Being ‘the most high-strung and susceptible of men’ this was a ‘a truly self-sacrificing act of Shields’. The artist inscribed the drawing ‘in anguish of heart’. William kept the drawing. After three weeks leave, William returned to the office. Three months later he began writing his diary again. But it was not until a dozen years later, in the aftermath of Lucy’s death, that William galvanised himself to write Gabriel’s biography. Initially he had held back, afraid he would be accused of the partiality of a brother, but ultimately he turned what might have been disadvantage into a special strength. Imbued with natural authenticity, William’s account knits autobiography with biography, to achieve a unique texture. When Gabriel wailed indulgently, or tragically: ‘What I ought to do is what I can’t do’, he implicitly underlined how William’s life, the converse of his own, was perennially governed by moral imperatives.

As biographer, William presents facts that only he could know, marshalling anecdotes, quotations, letters and reviews.
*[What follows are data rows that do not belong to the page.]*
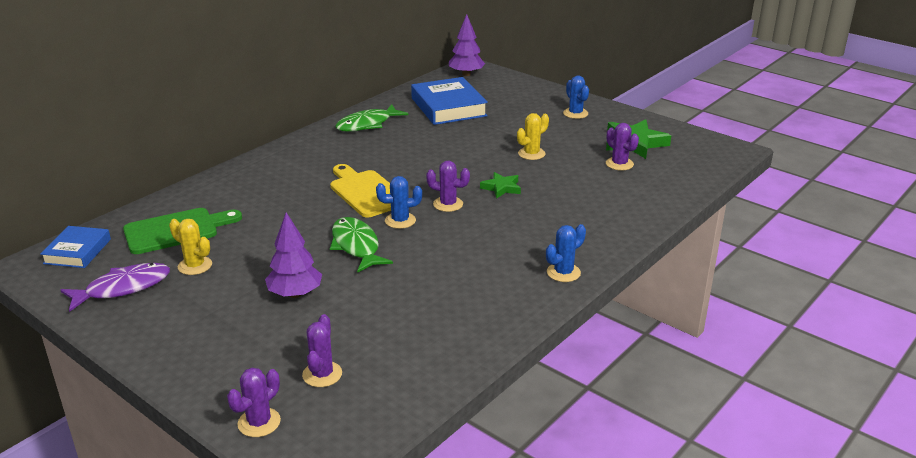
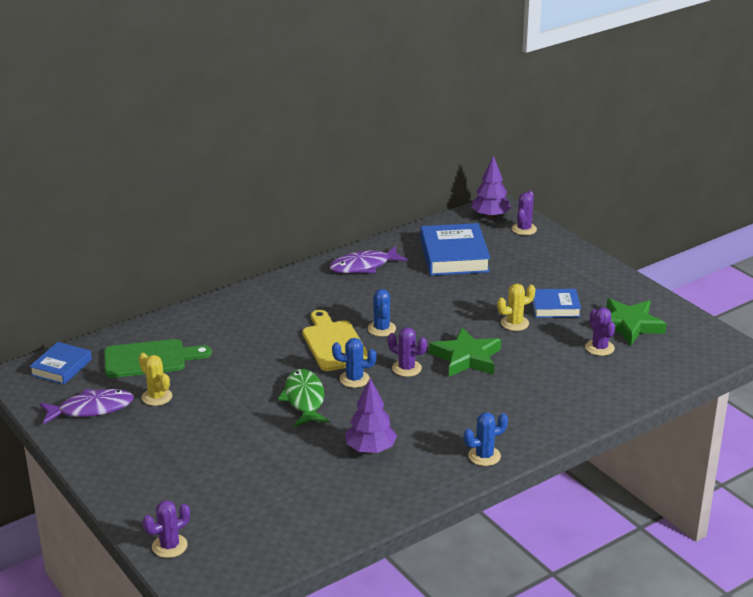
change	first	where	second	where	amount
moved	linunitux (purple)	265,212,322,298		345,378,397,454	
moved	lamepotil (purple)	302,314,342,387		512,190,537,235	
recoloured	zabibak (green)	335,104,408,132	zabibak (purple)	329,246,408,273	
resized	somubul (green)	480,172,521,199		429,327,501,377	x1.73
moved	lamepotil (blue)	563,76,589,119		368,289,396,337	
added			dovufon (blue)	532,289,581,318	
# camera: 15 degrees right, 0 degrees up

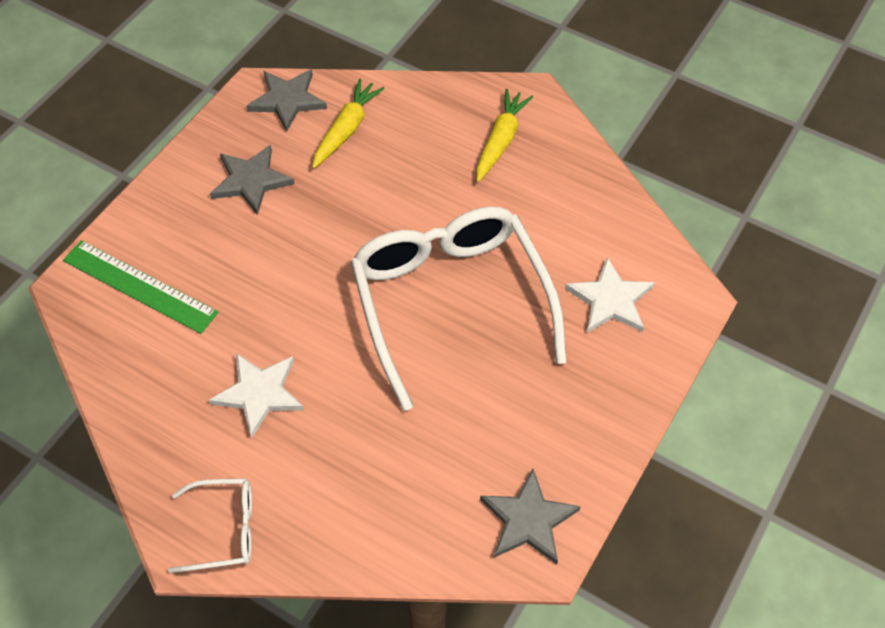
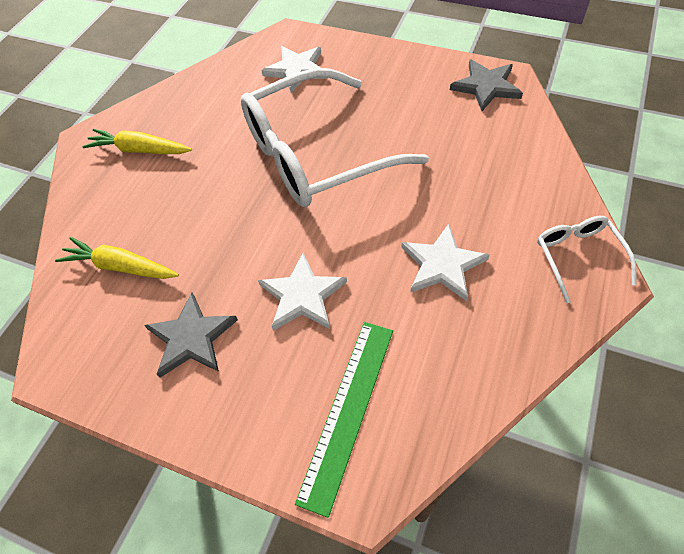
change	first	where	second	where	amount
removed	somubul (grey)	246,69,327,132			
added			somubul (white)	258,253,347,331	
# camera: 95 degrees left, 0 degrees up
He uses extended quotations from Holman Hunt and F.G. Stephens to evoke Gabriel’s physical presence, and to give the biography a three-dimensional objectivity.

William justly estimated his brother’s vital contribution to nineteenth century British art, inspired by ‘the pure loveliness and self-withdrawn suavity’ of Lizzie Siddal, and Janey Morris’s ‘face of arcane and inexhaustible meaning.’ He agreed with Gabriel’s own opinion that his finer achievement was in poetry rather than in painting - an assessment that probably would be reversed today. For William, Gabriel was a tragic and divided Hamlet figure, who had ‘that within which passeth show’, a man ‘of astonishing genius, ardent initiative, vigorous and fascinating personality, abundant loveableness, many defects, and in late years overclouded temperament and bedimmed outlook on the world, whom it was once my privilege to call brother.’ Although Gabriel could be ‘imperative, dominant, self-sustained, and stiff-necked,’ William affirmed if ‘his work was great; the man was greater.’ His personal tragedy was that though Gabriel’s work was done ‘it did not prove to be its own exceeding great reward.’ If Gabriel was Hamlet, then William was his devoted Horatio, left alone in this harsh world after the deaths of brother, mother, sisters, wife, to tell his story, ‘a faithful biographer’ who had ‘no wish to thrust [him]self constantly forward.’ His mission was simply to ensure the lasting reputation of the brother he considered a genius.

 

 



William Michael Rossetti

Although he called himself a brother ‘of very minor pretensions’, William judged his biography of Gabriel to be ‘certainly the most considerable performance of my lifetime’. It was, and his relationship with his brother, a masterpiece of selfless love.